*Photos with camera intrinsics:*
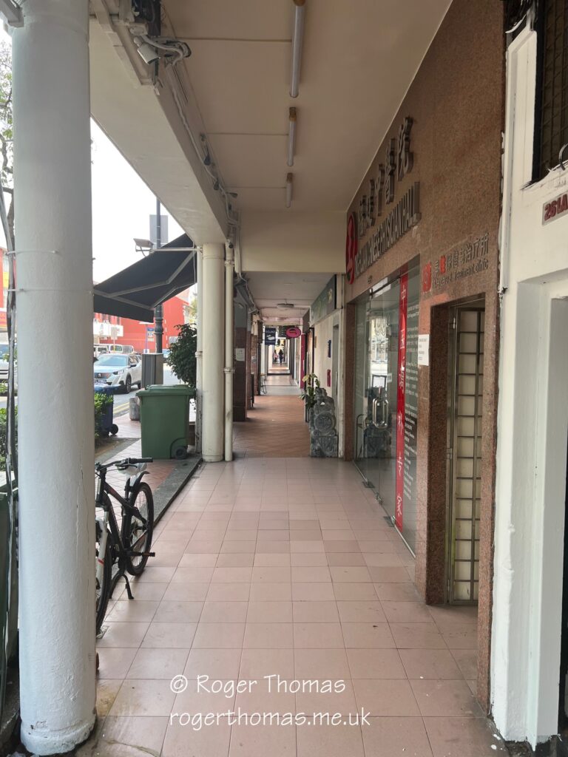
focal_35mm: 26
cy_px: 378
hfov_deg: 53.1
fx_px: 569
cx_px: 284
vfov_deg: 67.3
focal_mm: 5.7
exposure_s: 1/502
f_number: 1.5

*Task brief:*
Your reply must match the data above line for line, except that it holds no pictures.

*Output of the task:*
focal_35mm: 26
cy_px: 378
hfov_deg: 53.1
fx_px: 569
cx_px: 284
vfov_deg: 67.3
focal_mm: 5.7
exposure_s: 1/502
f_number: 1.5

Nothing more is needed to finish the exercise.